I can imagine a few situations in which one would want to respond to a GPF by parsing the failed instruction, emulating its operation, and then returning to the instruction after. The normal pattern would be to set things up so that the instruction, if retried, would succeed, but one might e.g. have some code that expects to access some hardware at addresses 0x000A0000-0x000AFFFF and wish to run it on a machine that lacks such hardware. In such a situation, one might not want to ever bank in "real" memory in that space, since every single access must be trapped and dealt with separately. I'm not sure whether there's any way to handle that without having to decode whatever instruction was trying to access that memory, although I do know that some virtual-PC programs seem to manage it pretty well.

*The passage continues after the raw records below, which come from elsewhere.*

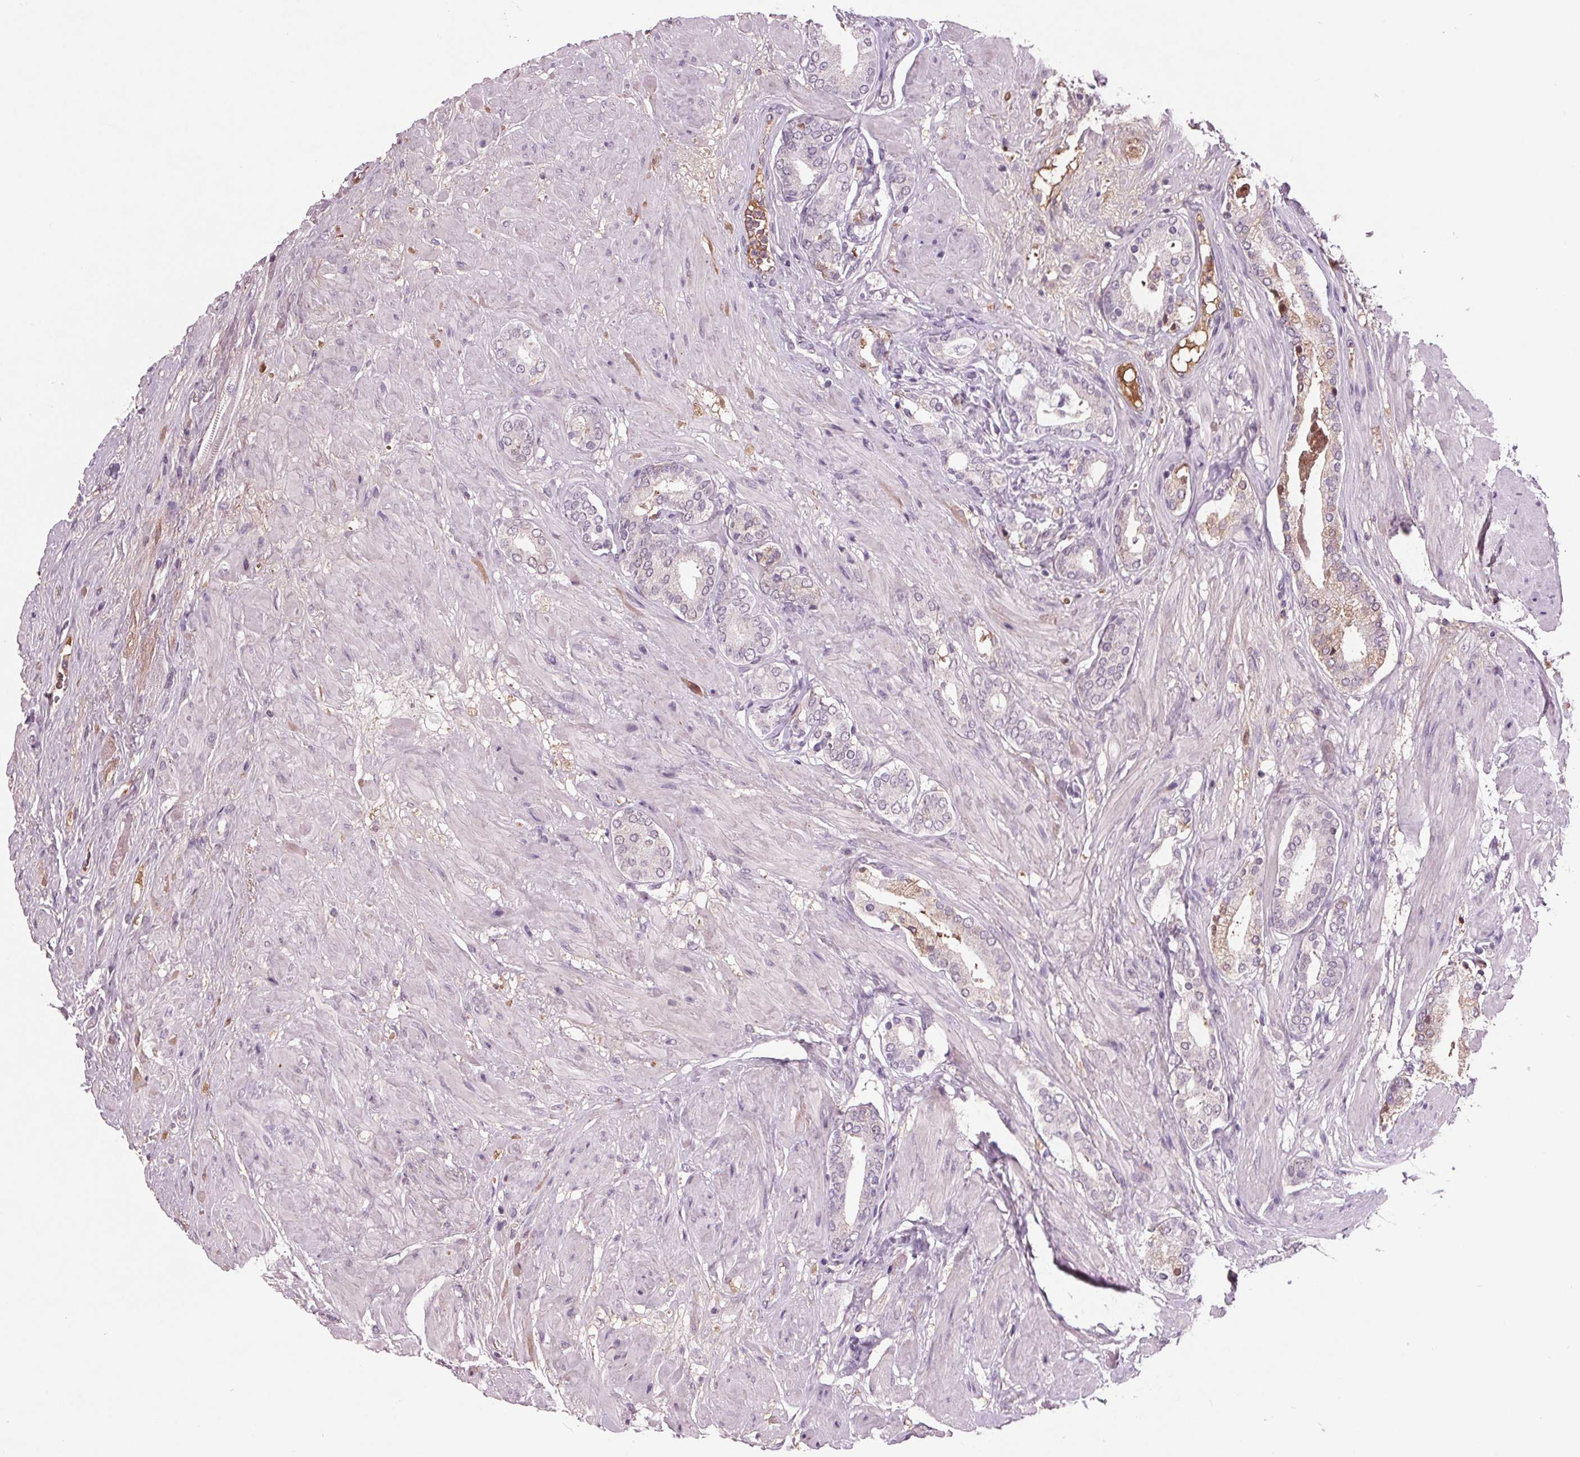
{"staining": {"intensity": "weak", "quantity": "<25%", "location": "cytoplasmic/membranous"}, "tissue": "prostate cancer", "cell_type": "Tumor cells", "image_type": "cancer", "snomed": [{"axis": "morphology", "description": "Adenocarcinoma, High grade"}, {"axis": "topography", "description": "Prostate"}], "caption": "This photomicrograph is of prostate cancer stained with immunohistochemistry to label a protein in brown with the nuclei are counter-stained blue. There is no positivity in tumor cells.", "gene": "C6", "patient": {"sex": "male", "age": 56}}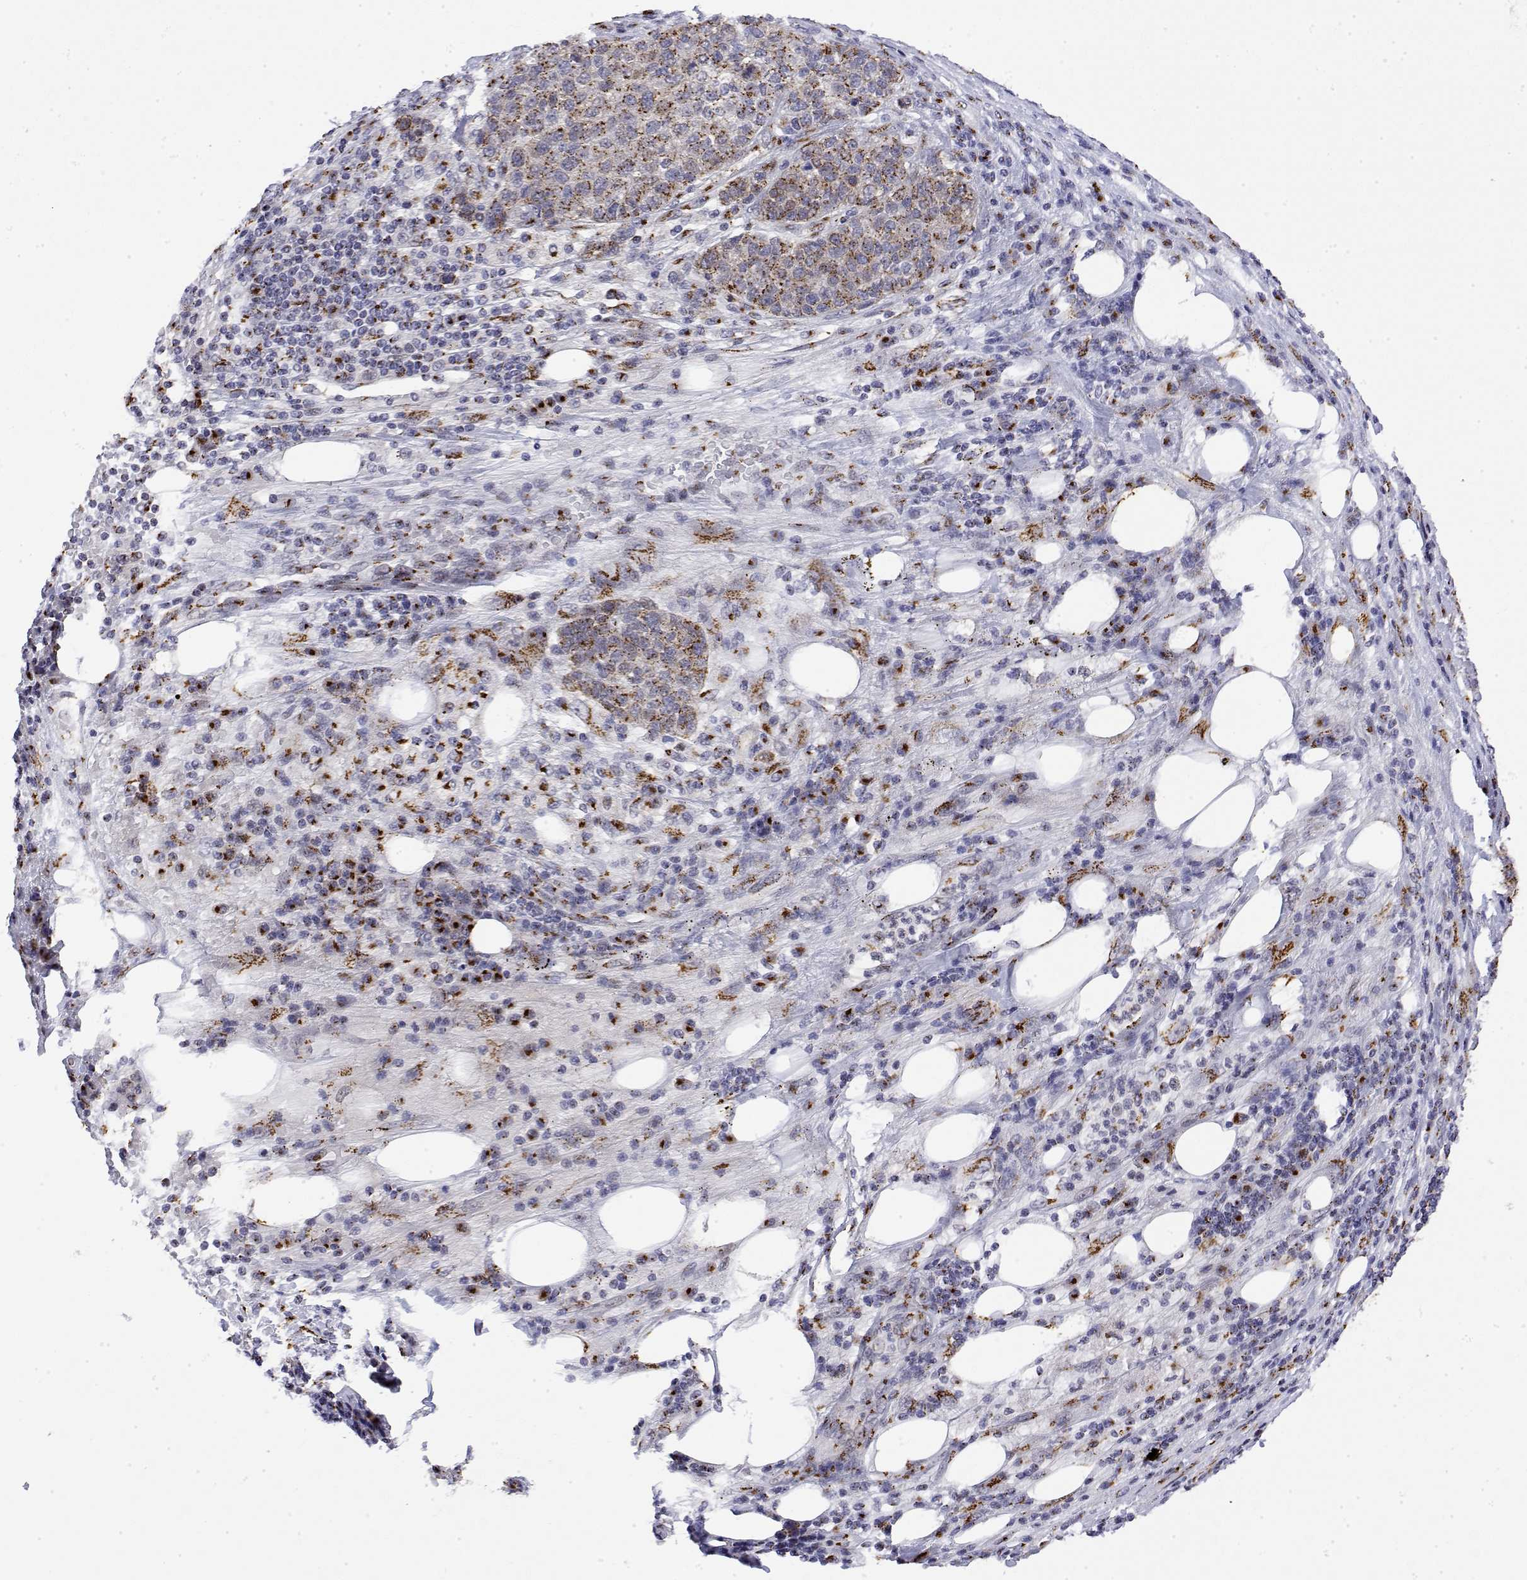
{"staining": {"intensity": "strong", "quantity": ">75%", "location": "cytoplasmic/membranous"}, "tissue": "pancreatic cancer", "cell_type": "Tumor cells", "image_type": "cancer", "snomed": [{"axis": "morphology", "description": "Adenocarcinoma, NOS"}, {"axis": "topography", "description": "Pancreas"}], "caption": "Immunohistochemical staining of human pancreatic cancer reveals high levels of strong cytoplasmic/membranous expression in approximately >75% of tumor cells.", "gene": "YIPF3", "patient": {"sex": "female", "age": 61}}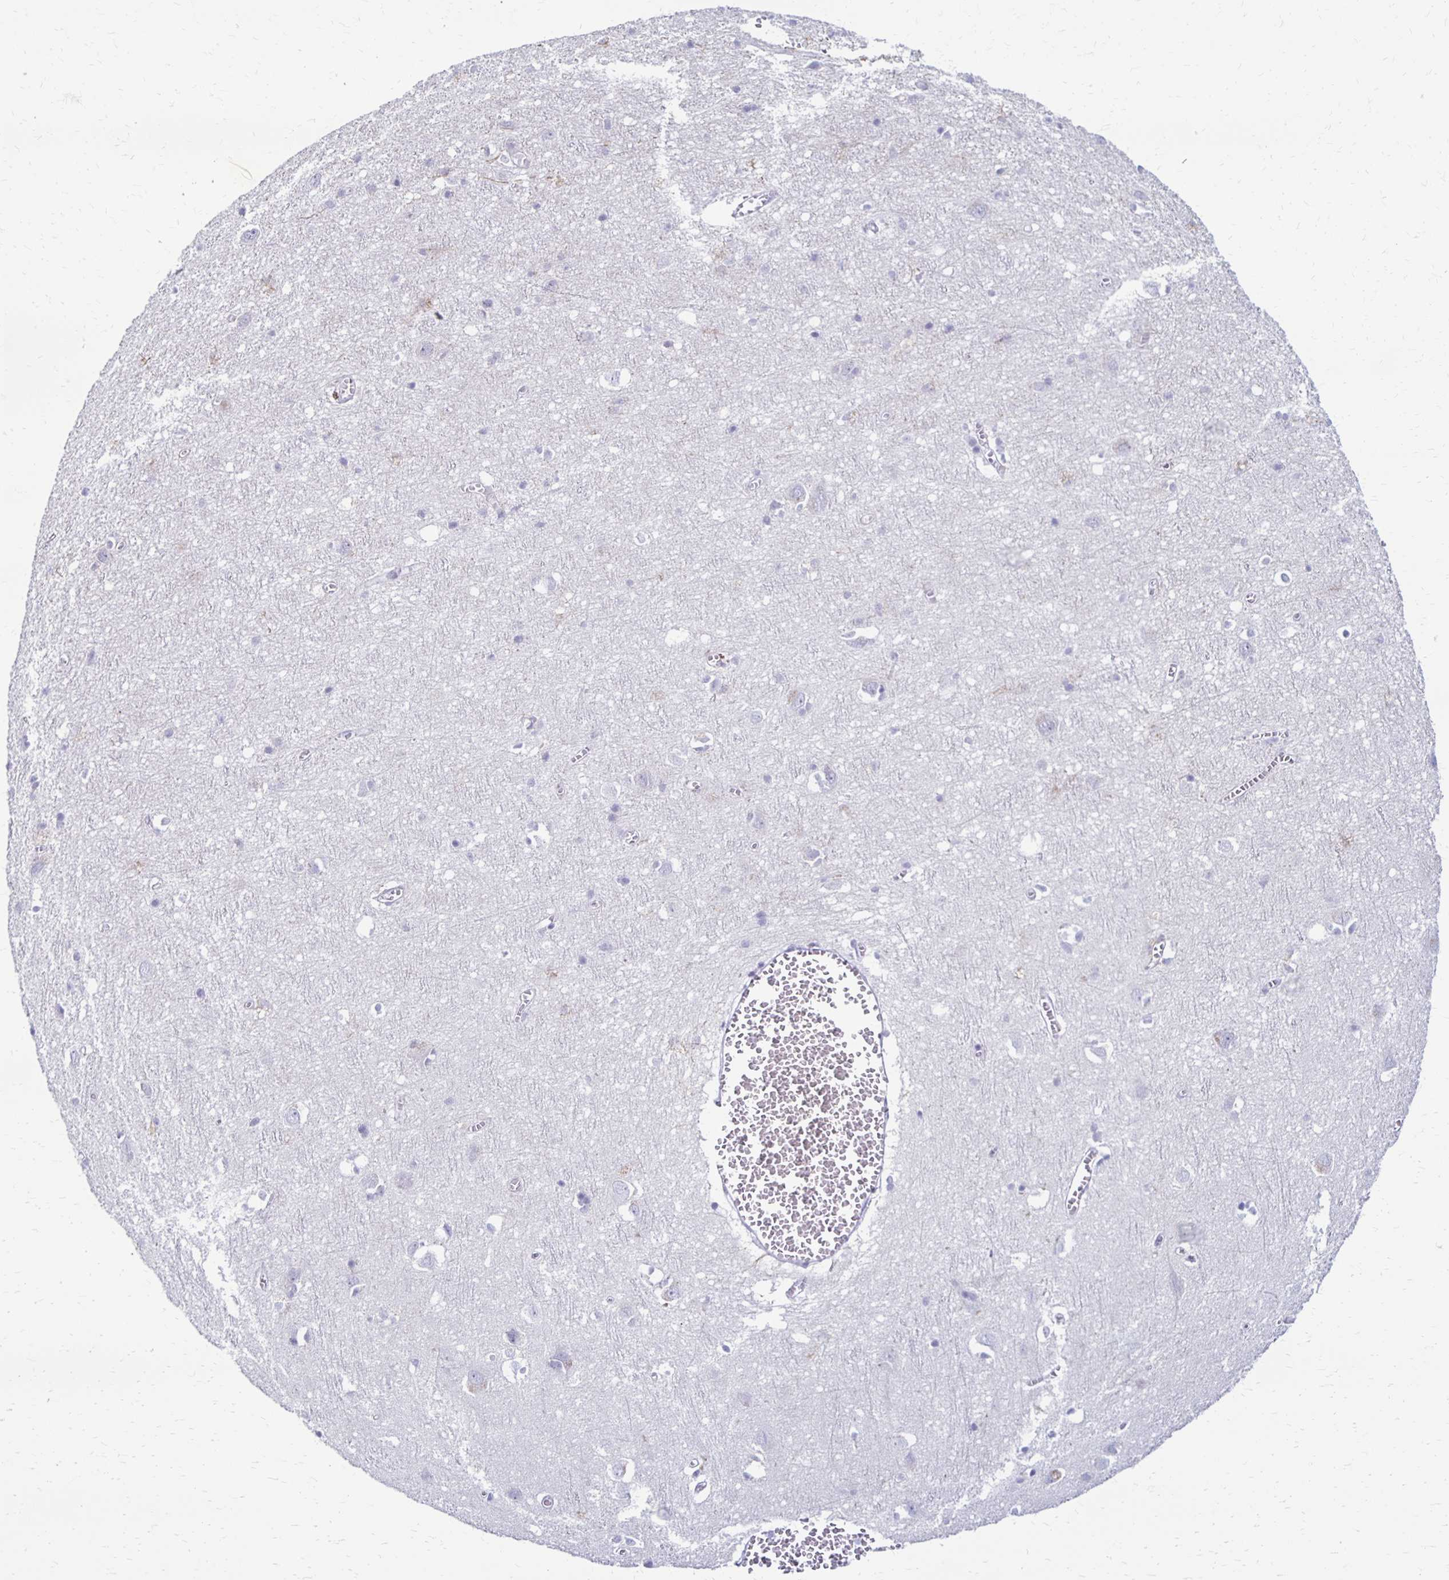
{"staining": {"intensity": "negative", "quantity": "none", "location": "none"}, "tissue": "cerebral cortex", "cell_type": "Endothelial cells", "image_type": "normal", "snomed": [{"axis": "morphology", "description": "Normal tissue, NOS"}, {"axis": "topography", "description": "Cerebral cortex"}], "caption": "A micrograph of cerebral cortex stained for a protein shows no brown staining in endothelial cells. (Stains: DAB (3,3'-diaminobenzidine) IHC with hematoxylin counter stain, Microscopy: brightfield microscopy at high magnification).", "gene": "RYR1", "patient": {"sex": "male", "age": 70}}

Otherwise, I would suggest that you should have for each thread a jump vector which should be used when the system encounters a GPF. Normally that vector should point to a thread-exit routine, but code which was about to do something "suspicious" with pointers could set it to an error handler that was suitable for that code (the code should unset the vector when laving the region where the error handler would have been appropriate).
I can imagine situations where one might want to emulate an instruction without executing it, and cases where one might want to transfer control to an error-handler routine, but I can't imagine any where one would want to simply skip over an instruction that would have caused a GPF.